• [WHAT YOU NEED TO DO]:
Update the entries below by changing every "Wahlperiode" to "Legislaturperiode" and keeping all other text as it is, and leave the pictures out of your answer.

*** INFORMATION ***

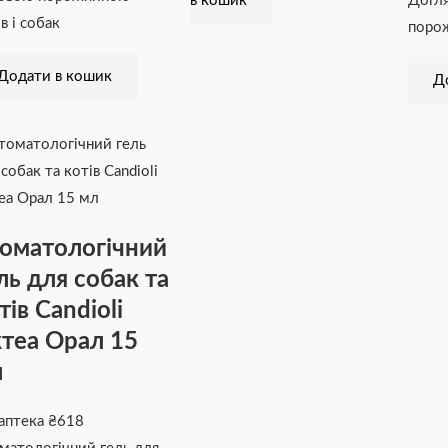
в кошик
Догля
в і собак
поро
Додати в кошик
Д
оматологічний
ль для собак та
тів Candioli
теа Орал 15
л
аптека
₴
618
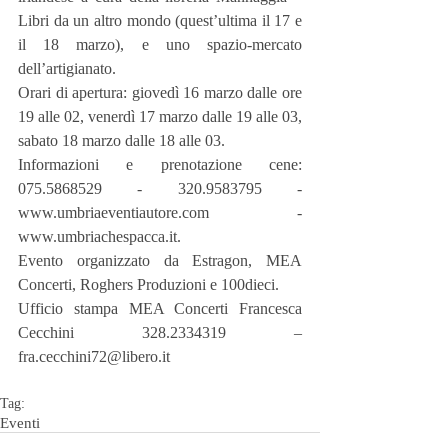
Libri da un altro mondo (quest’ultima il 17 e 
il 18 marzo), e uno spazio-mercato 
dell’artigianato.
Orari di apertura: giovedì 16 marzo dalle ore 
19 alle 02, venerdì 17 marzo dalle 19 alle 03, 
sabato 18 marzo dalle 18 alle 03.
Informazioni e prenotazione cene: 
075.5868529 - 320.9583795 - 
www.umbriaeventiautore.com - 
www.umbriachespacca.it.
Evento organizzato da Estragon, MEA 
Concerti, Roghers Produzioni e 100dieci.
Ufficio stampa MEA Concerti Francesca 
Cecchini 328.2334319 – 
fra.cecchini72@libero.it
Tag:
Eventi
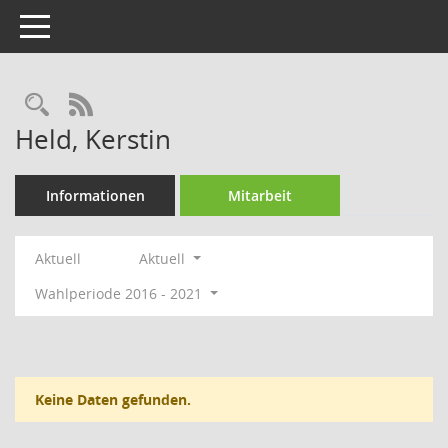
Toggle navigation
Rechercheauswahl
RSS-Feed
Held, Kerstin
Informationen
Mitarbeit
Aktuell
Aktuell
Wahlperiode 2016 - 2021
Keine Daten gefunden.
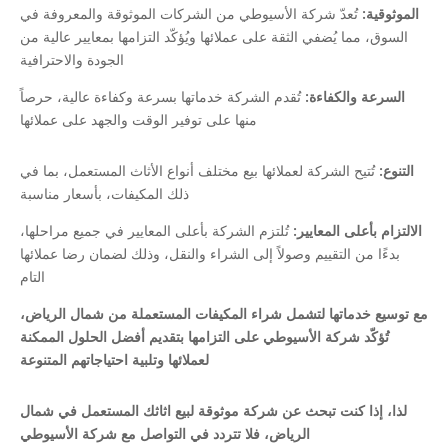
الموثوقية:
تُعدّ شركة الأسيوطي من الشركات الموثوقة والمعروفة في
السوق، مما يُضفي الثقة على عملائها ويُؤكّد التزامها بمعايير عالية من
الجودة والاحترافية
السرعة والكفاءة:
تُقدم الشركة خدماتها بسرعة وكفاءة عالية، حرصاً
منها على توفير الوقت والجهد على عملائها
التنوع:
تُتيح الشركة لعملائها بيع مختلف أنواع الأثاث المستعمل، بما في
ذلك المكيفات، بأسعار مناسبة
الالتزام بأعلى المعايير:
تُلتزم الشركة بأعلى المعايير في جميع مراحلها،
بدءًا من التقييم وصولاً إلى الشراء والنقل، وذلك لضمان رضا عملائها
التام
مع توسيع خدماتها لتشمل شراء المكيفات المستعملة من شمال الرياض،
تُؤكّد شركة الأسيوطي على التزامها بتقديم أفضل الحلول الممكنة
لعملائها وتلبية احتياجاتهم المتنوعة
لذا، إذا كنت تبحث عن شركة موثوقة لبيع اثاثك المستعمل في شمال
الرياض، فلا تتردد في التواصل مع شركة الأسيوطي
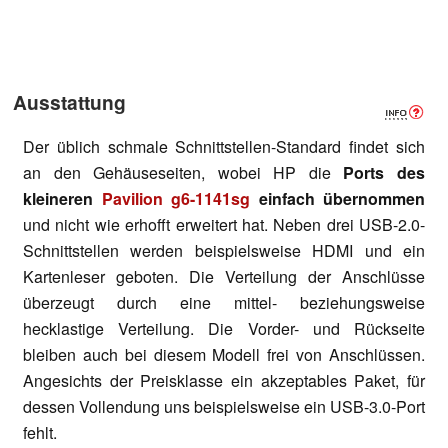
Ausstattung
Der üblich schmale Schnittstellen-Standard findet sich
an den Gehäuseseiten, wobei HP die
Ports des
kleineren
Pavilion g6-1141sg
einfach übernommen
und nicht wie erhofft erweitert hat. Neben drei USB-2.0-
Schnittstellen werden beispielsweise HDMI und ein
Kartenleser geboten. Die Verteilung der Anschlüsse
überzeugt durch eine mittel- beziehungsweise
hecklastige Verteilung. Die Vorder- und Rückseite
bleiben auch bei diesem Modell frei von Anschlüssen.
Angesichts der Preisklasse ein akzeptables Paket, für
dessen Vollendung uns beispielsweise ein USB-3.0-Port
fehlt.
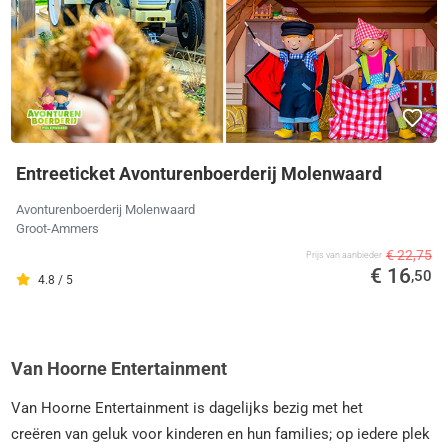
Entreeticket Avonturenboerderij Molenwaard
Avonturenboerderij Molenwaard
Groot-Ammers
€ 22,75
Prijs van aanbieder
€ 16
,50
4.8 / 5
Van Hoorne Entertainment
Van Hoorne Entertainment is dagelijks bezig met het
creëren van geluk voor kinderen en hun families; op iedere plek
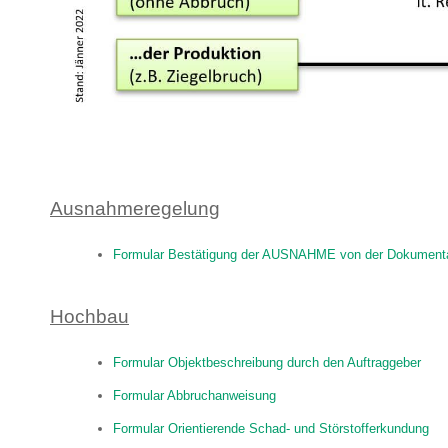
Ausnahmeregelung
Formular Bestätigung der AUSNAHME von der Dokument
Hochbau
Formular Objektbeschreibung durch den Auftraggeber
Formular Abbruchanweisung
Formular Orientierende Schad- und Störstofferkundung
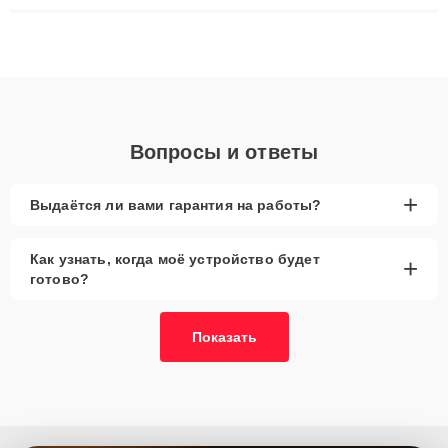
ремонта после залития и восстановления данных. Благодаря
высокой квалификации и ответственному подходу клиенты
получают быстрый, качественный ремонт и понятные
объяснения по результатам диагностики.
Вопросы и ответы
+
Выдаётся ли вами гарантия на работы?
Как узнать, когда моё устройство будет
+
готово?
Показать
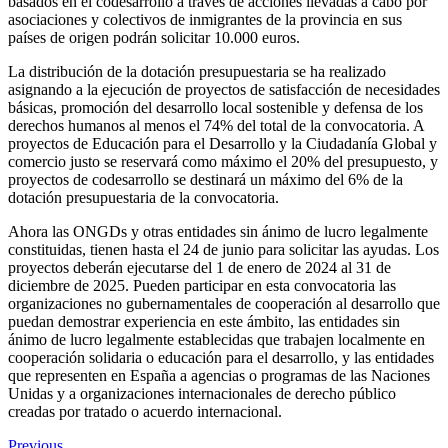
basados en el codesarrollo a través de acciones llevadas a cabo por
asociaciones y colectivos de inmigrantes de la provincia en sus
países de origen podrán solicitar 10.000 euros.
La distribución de la dotación presupuestaria se ha realizado
asignando a la ejecución de proyectos de satisfacción de necesidades
básicas, promoción del desarrollo local sostenible y defensa de los
derechos humanos al menos el 74% del total de la convocatoria. A
proyectos de Educación para el Desarrollo y la Ciudadanía Global y
comercio justo se reservará como máximo el 20% del presupuesto, y
proyectos de codesarrollo se destinará un máximo del 6% de la
dotación presupuestaria de la convocatoria.
Ahora las ONGDs y otras entidades sin ánimo de lucro legalmente
constituidas, tienen hasta el 24 de junio para solicitar las ayudas. Los
proyectos deberán ejecutarse del 1 de enero de 2024 al 31 de
diciembre de 2025. Pueden participar en esta convocatoria las
organizaciones no gubernamentales de cooperación al desarrollo que
puedan demostrar experiencia en este ámbito, las entidades sin
ánimo de lucro legalmente establecidas que trabajen localmente en
cooperación solidaria o educación para el desarrollo, y las entidades
que representen en España a agencias o programas de las Naciones
Unidas y a organizaciones internacionales de derecho público
creadas por tratado o acuerdo internacional.
Previous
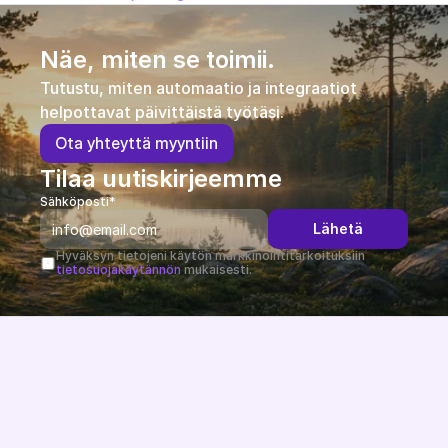
Näe, miten se toimii.
Tutustu, miten automaatio ja integraatiot 
helpottavat päivittäistä työtäsi.
O
t
a
y
h
t
e
y
t
t
ä
m
y
y
n
t
i
i
n
Tilaa uutiskirjeemme
Sähköposti*
Lähetä
Hyväksyn tietojeni käytön markkinointitarkoituksiin 
tietosuojakäytännön
 mukaisesti.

***

• [EXPECTED ANSWER]:
в кошик
Догля
в і собак
поро
Додати в кошик
Д
оматологічний
ль для собак та
тів Candioli
теа Орал 15
л
аптека
₴
618
Libri da un altro mondo (quest’ultima il 17 e 
il 18 marzo), e uno spazio-mercato 
dell’artigianato.
Orari di apertura: giovedì 16 marzo dalle ore 
19 alle 02, venerdì 17 marzo dalle 19 alle 03, 
sabato 18 marzo dalle 18 alle 03.
Informazioni e prenotazione cene: 
075.5868529 - 320.9583795 - 
www.umbriaeventiautore.com - 
www.umbriachespacca.it.
Evento organizzato da Estragon, MEA 
Concerti, Roghers Produzioni e 100dieci.
Ufficio stampa MEA Concerti Francesca 
Cecchini 328.2334319 – 
fra.cecchini72@libero.it
Tag:
Eventi
Toggle navigation
Rechercheauswahl
RSS-Feed
Held, Kerstin
Informationen
Mitarbeit
Aktuell
Aktuell
Legislaturperiode 2016 - 2021
Keine Daten gefunden.
الموثوقية:
تُعدّ شركة الأسيوطي من الشركات الموثوقة والمعروفة في
السوق، مما يُضفي الثقة على عملائها ويُؤكّد التزامها بمعايير عالية من
الجودة والاحترافية
السرعة والكفاءة:
تُقدم الشركة خدماتها بسرعة وكفاءة عالية، حرصاً
منها على توفير الوقت والجهد على عملائها
التنوع:
تُتيح الشركة لعملائها بيع مختلف أنواع الأثاث المستعمل، بما في
ذلك المكيفات، بأسعار مناسبة
الالتزام بأعلى المعايير:
تُلتزم الشركة بأعلى المعايير في جميع مراحلها،
بدءًا من التقييم وصولاً إلى الشراء والنقل، وذلك لضمان رضا عملائها
التام
مع توسيع خدماتها لتشمل شراء المكيفات المستعملة من شمال الرياض،
تُؤكّد شركة الأسيوطي على التزامها بتقديم أفضل الحلول الممكنة
لعملائها وتلبية احتياجاتهم المتنوعة
لذا، إذا كنت تبحث عن شركة موثوقة لبيع اثاثك المستعمل في شمال
الرياض، فلا تتردد في التواصل مع شركة الأسيوطي
Ausstattung
Der üblich schmale Schnittstellen-Standard findet sich
an den Gehäuseseiten, wobei HP die
Ports des
kleineren
Pavilion g6-1141sg
einfach übernommen
und nicht wie erhofft erweitert hat. Neben drei USB-2.0-
Schnittstellen werden beispielsweise HDMI und ein
Kartenleser geboten. Die Verteilung der Anschlüsse
überzeugt durch eine mittel- beziehungsweise
hecklastige Verteilung. Die Vorder- und Rückseite
bleiben auch bei diesem Modell frei von Anschlüssen.
Angesichts der Preisklasse ein akzeptables Paket, für
dessen Vollendung uns beispielsweise ein USB-3.0-Port
fehlt.
Entreeticket Avonturenboerderij Molenwaard
Avonturenboerderij Molenwaard
Groot-Ammers
€ 22,75
Prijs van aanbieder
€ 16
,50
4.8 / 5
Van Hoorne Entertainment
Van Hoorne Entertainment is dagelijks bezig met het
creëren van geluk voor kinderen en hun families; op iedere plek
Ausnahmeregelung
Formular Bestätigung der AUSNAHME von der Dokument
Hochbau
Formular Objektbeschreibung durch den Auftraggeber
Formular Abbruchanweisung
Formular Orientierende Schad- und Störstofferkundung
ремонта после залития и восстановления данных. Благодаря
высокой квалификации и ответственному подходу клиенты
получают быстрый, качественный ремонт и понятные
объяснения по результатам диагностики.
Вопросы и ответы
+
Выдаётся ли вами гарантия на работы?
Как узнать, когда моё устройство будет
+
готово?
Показать
basados en el codesarrollo a través de acciones llevadas a cabo por
asociaciones y colectivos de inmigrantes de la provincia en sus
países de origen podrán solicitar 10.000 euros.
La distribución de la dotación presupuestaria se ha realizado
asignando a la ejecución de proyectos de satisfacción de necesidades
básicas, promoción del desarrollo local sostenible y defensa de los
derechos humanos al menos el 74% del total de la convocatoria. A
proyectos de Educación para el Desarrollo y la Ciudadanía Global y
comercio justo se reservará como máximo el 20% del presupuesto, y
proyectos de codesarrollo se destinará un máximo del 6% de la
dotación presupuestaria de la convocatoria.
Ahora las ONGDs y otras entidades sin ánimo de lucro legalmente
constituidas, tienen hasta el 24 de junio para solicitar las ayudas. Los
proyectos deberán ejecutarse del 1 de enero de 2024 al 31 de
diciembre de 2025. Pueden participar en esta convocatoria las
organizaciones no gubernamentales de cooperación al desarrollo que
puedan demostrar experiencia en este ámbito, las entidades sin
ánimo de lucro legalmente establecidas que trabajen localmente en
cooperación solidaria o educación para el desarrollo, y las entidades
que representen en España a agencias o programas de las Naciones
Unidas y a organizaciones internacionales de derecho público
creadas por tratado o acuerdo internacional.
Previous
Näe, miten se toimii.
Tutustu, miten automaatio ja integraatiot 
helpottavat päivittäistä työtäsi.
O
t
a
y
h
t
e
y
t
t
ä
m
y
y
n
t
i
i
n
Tilaa uutiskirjeemme
Sähköposti*
Lähetä
Hyväksyn tietojeni käytön markkinointitarkoituksiin 
tietosuojakäytännön
 mukaisesti.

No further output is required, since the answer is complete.